The passing away of the queen at the age of 96 — after ruling and serving for 70 years — brought her mourning family together, too, including Prince Harry and Meghan Markle, who had flown in just some days prior, along with the swift ascension of her son Charles to the throne, making him King Charles III.
An interesting tradition, however, is that of the royal beekeeper informing the bees that the queen is no more. According to reports, the beekeeper has apprised the bee hives at Buckingham Palace of the queen’s death. John Chapple, the official palace beekeeper, had had to tell the bees “in hushed tones” that their new master is now King Charles III, a Daily Mail report stated.

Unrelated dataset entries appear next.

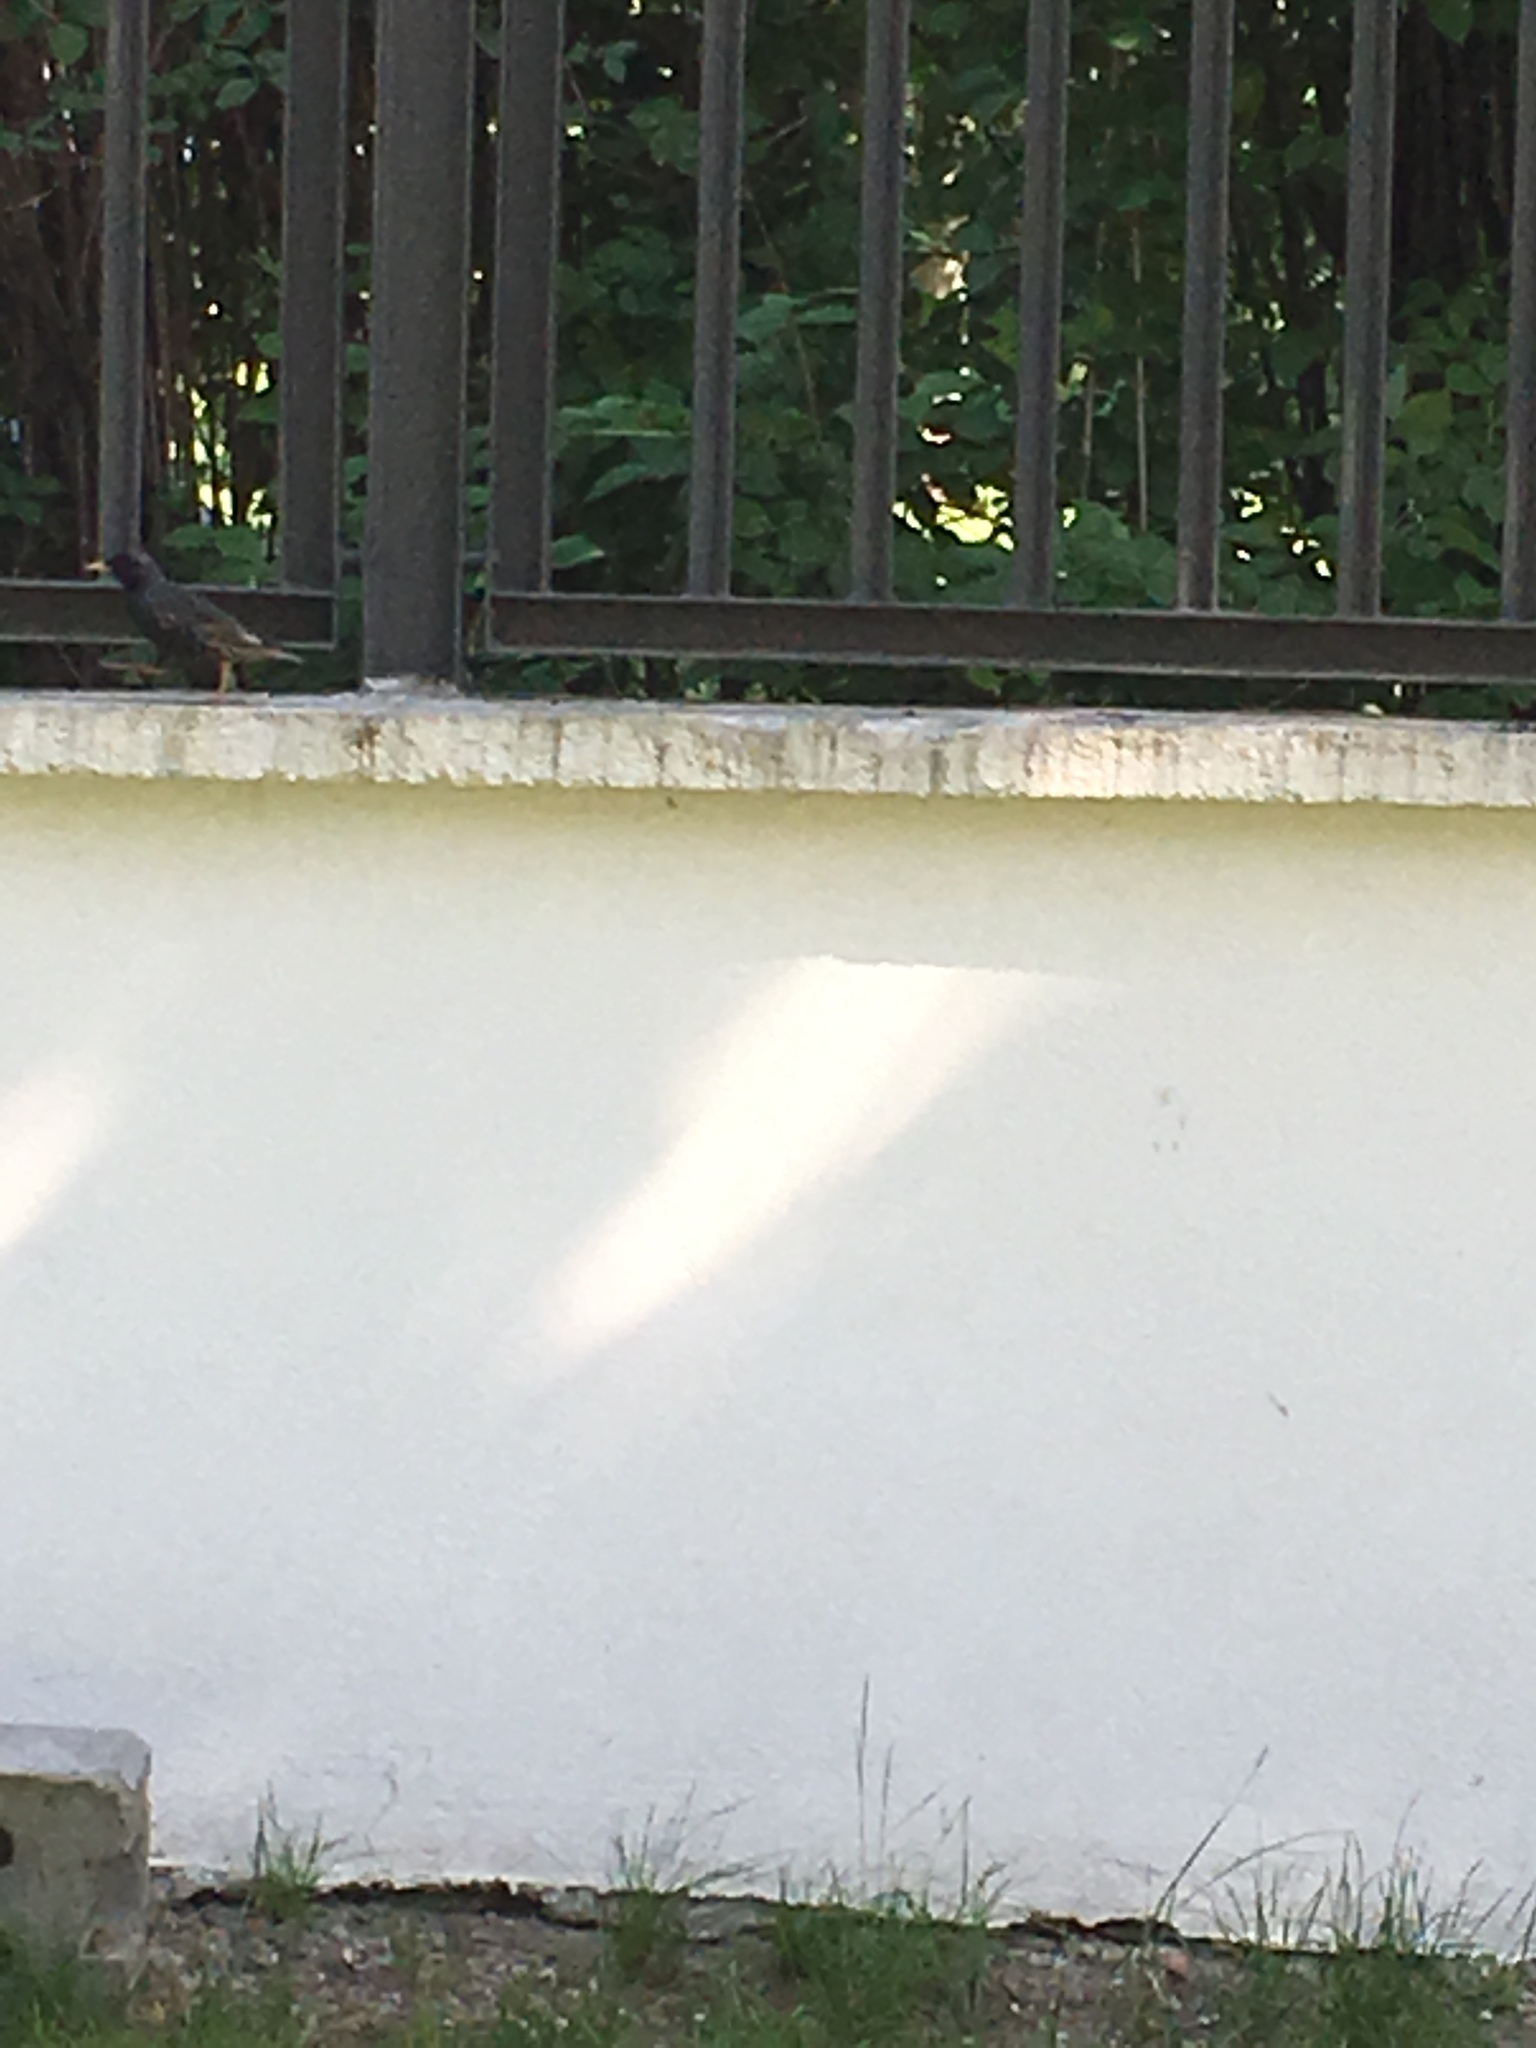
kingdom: Animalia
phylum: Chordata
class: Aves
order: Passeriformes
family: Sturnidae
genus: Sturnus
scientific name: Sturnus vulgaris
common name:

After the queen passed away at her Balmoral residence in Scotland on Thursday, September 8, Chapple travelled to Buckingham Palace and Clarence House the following day with the news to carry out the ritual that dates back centuries and is considered to be ‘superstitious’.
The 79-year-old told MailOnline that he placed “black ribbons tied into bows on the hives” and informed the thousands of bees that their “mistress had died and that a new master would be in charge from now on”.
The reason this is done is to urge the bees “to be good to their new master”. The ritual is based on an old superstition that suggests that not telling the bees about a change in monarchy would lead to them not producing any honey, leaving the hive or even dying.
Chapple was quoted as telling the publication, “The person who has died is the master or mistress of the hives, someone important in the family who dies and you don’t get any more important than the queen, do you?
“You knock on each hive and say, ‘The mistress is dead, but don’t you go. Your master will be a good master to you’. I’ve done the hives at Clarence House and I’m now in Buckingham Palace doing their hives.”
Chapple, who has been the official palace beekeeper for 15 years, said that in Clarence House, there are two hives and in Buckingham Palace, there are five. “At this time of year each hive contains 20,000 [bees] each, maybe a bit more but I’m not very good at counting them. It’s over a million in the summer.”
He added that it has been “a wonderful privilege” to work for the queen, and now he hopes to continue to take care of the bees under the king’s reign. “I hope they still want to keep the bees on their premises,” Chapple said.
“They might say, take them away but I don’t think that will [be] happening though really you never know. It’s up to the new tenant of Buckingham Palace.”